Sometimes during a job interview, the interviewer will throw out a strange question that doesn’t seem to have anything to do with the job. Whether he or she is just warming you up for the real questions, the best way to answer irrelevant questions is to make them more relevant — tie them to work activities.
Photo by AIGA Austin
Johanna Rothman writes on the Hiring Technical People blog how to “bring the interviewer back from la-la land to the here and now”. For example:
What about if someone asks, “What is your passion?” Lord, save me. Do not say, “Sailing around the world.” You need too much time off from work for that. It is irrelevant what your passion is. Interviewers claim they want to know if you are well-rounded. Nonsense. Here are two possible examples:
Here’s how you answer this in a behaviour-description way in an agile environment, if it’s true: I’m a T-shaped or a comb-shaped person. That is, I really like (development, testing, whatever) first. But I want to help the team ship product. Here’s what I did in the last project to do so….
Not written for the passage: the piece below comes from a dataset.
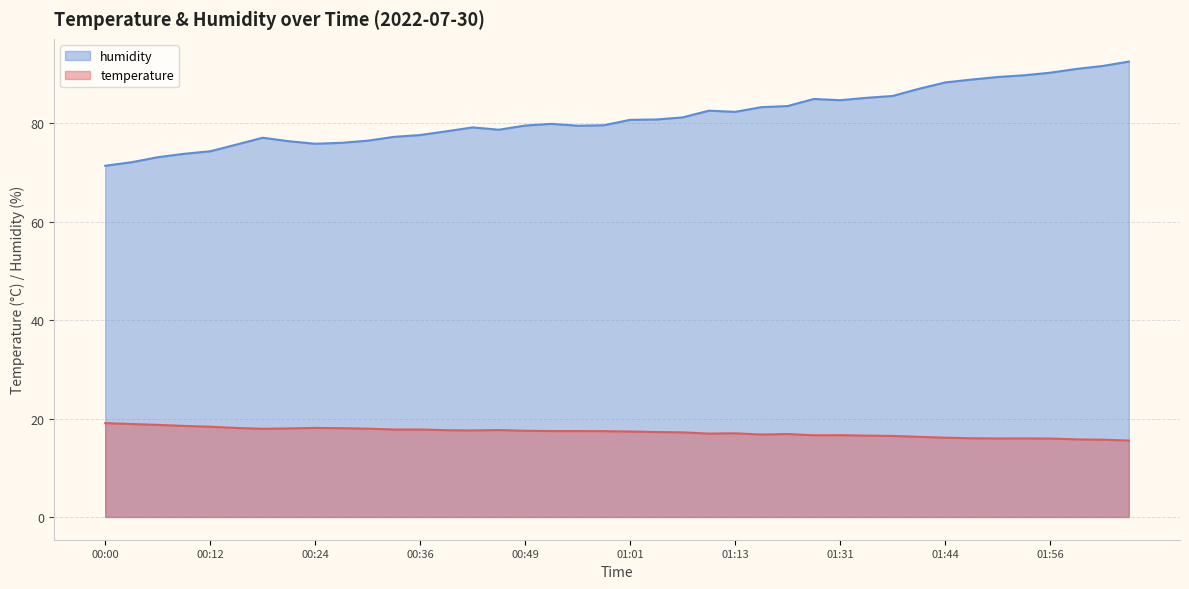

At which category is the sum across all series the highest?

02:05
Here’s how you answer this in a behaviour-description way in a non-agile environment, if it’s true: I have a number of interests. I find as I get older that serendipity is a wonderful thing. I read a lot and I meet a lot of people. In fact, just last week I read something in (take your pick of a business mag or the Wall St. Journal) that could have helped us on our last project. See, here’s how the last project went. We did this, and it went pretty well. On reflection, I could have used that pointer to improve it . . .
Unfortunately, the onus is on you to keep the discussion on your skills and experience, but that’s what the job interview is all about anyway.
Hit up the link below for a few more examples of silly questions and possible answers.
How You Answer Irrelevant Questions in an Interview, Part 3 [Hiring Technical People]
Comments
4 responses to “Answer Irrelevant Job Interview Questions By Relating Them To Work”
“I’m passionate about working. It is the only thing I live for, the sole reason for my existence and the only thing i will ever do.”
I disagree partly with this advice. I once had a marvelous discussion about Vectrex programming with the manager of a team that hired me to do network programming on PC’s. Turns out he was a Vectrex fan as well. If you can find out what your interviewers’ interests are, and find out that you have a common interest, mentioning it can only help you…
Haven’t they usually made the decision to hire you before you open your mouth, anyway?
“Passion” is the most useless fucking thing in a work / career environment. It’s the least tangible thing in the universe, and it means literally nothing in a practical sense, and yet people sell it as some kind of “ingredient X” that will give you whatever you want if you just hire me. So what does it mean? That you’ll have a smile plastered on your face while you do the work? That you’ll do it vigorously? Tell me about what you’ve *done*, not what your plans are or what you’re “passionate” about.
I’m passionate about getting laid, that doesn’t mean it happens whenever I want it to.
I once had an interviewer who, after several questions about experience and such, asked me out of the blue:
“OK, next question…how would you improve the yo-yo?”
Uh, what? I came up with something about using ball bearings and putting the mass toward the outside to increase rotational inertia, and he said “oh, you’re the first one to suggest something technical, everyone else said stuff like ‘make it blue’ or ‘put flower stickers on it’.”
That was the weirdest interview question I’ve ever had.